Panic has struck global stock markets with investors all over the world running helter skelter, shrouded by confusion over China's unprecedented move earlier this month to weaken the Yuan by the most in two decades that has wiped out more than USD 5 trillion from global equities.
The China currency stunner signaled that the world's second biggest economy was in even worse shape than earlier thought. The near 5 per cent devaluation of the Yuan by China over three days (from Aug.11 to Aug. 13), sparked fears that China may have ignited a fresh global currency war to give a competitive edge to its sagging exports, and that other countries may follow in China's footsteps and resort to competitive devaluation, rendering another jolt to the global economy.
China's stock market bubble has busted with policymakers less reluctant to resort to fresh measures to prop up equities while the shocking currency depreciation move sent alarm bells ringing over the fast deteriorating health of Asia's economic powerhouse. The benchmark Shanghai Composite, which last week shed 11 per cent, has erased all of this year's gains, on concerns over reduced government support to stock markets.

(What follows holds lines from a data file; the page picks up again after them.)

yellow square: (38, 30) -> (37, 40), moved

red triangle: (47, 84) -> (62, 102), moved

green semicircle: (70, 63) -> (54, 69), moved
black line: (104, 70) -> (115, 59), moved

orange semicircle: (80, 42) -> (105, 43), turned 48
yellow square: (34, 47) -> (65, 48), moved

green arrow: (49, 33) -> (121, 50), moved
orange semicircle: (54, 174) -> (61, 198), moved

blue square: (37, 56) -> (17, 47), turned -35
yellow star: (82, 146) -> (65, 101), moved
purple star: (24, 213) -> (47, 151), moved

On Monday, the Chinese benchmark recorded the steepest one-day percentage loss in eight years, of a mammoth 8.5 per cent, sending global stocks, commodities and currencies in a tailspin. Doom and Gloom descended on global financial markets on 'Black Monday' with USD 2.7 trillion wiped out from global equities.
Wall Street succumbed to its biggest drop in four years with the Dow Industrials, Nasdaq Composite and S&P 500 bleeding more than 3 per cent. The Dow Jones Industrial Average crashed by 1,000 points at the opening bell, managing to cut its losses to 588 points before close, in a day of wild swings. Stocks across Asia fell to two-year lows and mayhem greeted traders in Europe with commodities crashing to a 16-year low and oil falling to the lowest level in six and a half years, as the China rout threatened to spread to other parts of the economy, threatening to curb demand and expand gluts of metals and fuels.

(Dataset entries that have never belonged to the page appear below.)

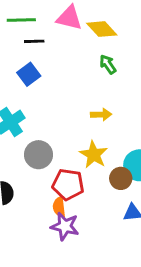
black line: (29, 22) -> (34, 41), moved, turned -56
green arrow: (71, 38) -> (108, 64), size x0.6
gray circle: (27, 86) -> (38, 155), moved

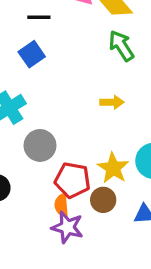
green arrow: (108, 64) -> (121, 46), size x1.4
yellow star: (94, 155) -> (113, 168), moved
brown circle: (121, 178) -> (103, 200), moved

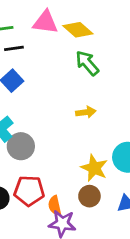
gray circle: (40, 145) -> (21, 146), moved
red pentagon: (72, 180) -> (29, 191), moved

There wasn't relief for Chinese traders on Tuesday either, with stocks in China nose-diving over 7.5 per cent, sending the Shanghai Composite to its biggest four-day slide in 19 years.
The echoes from the fast crumbling Great Economic Wall of China can be felt across Asia, Europe and the US, sparking a flight to safety as traders seek cover, resulting in bloodbath at global stock markets.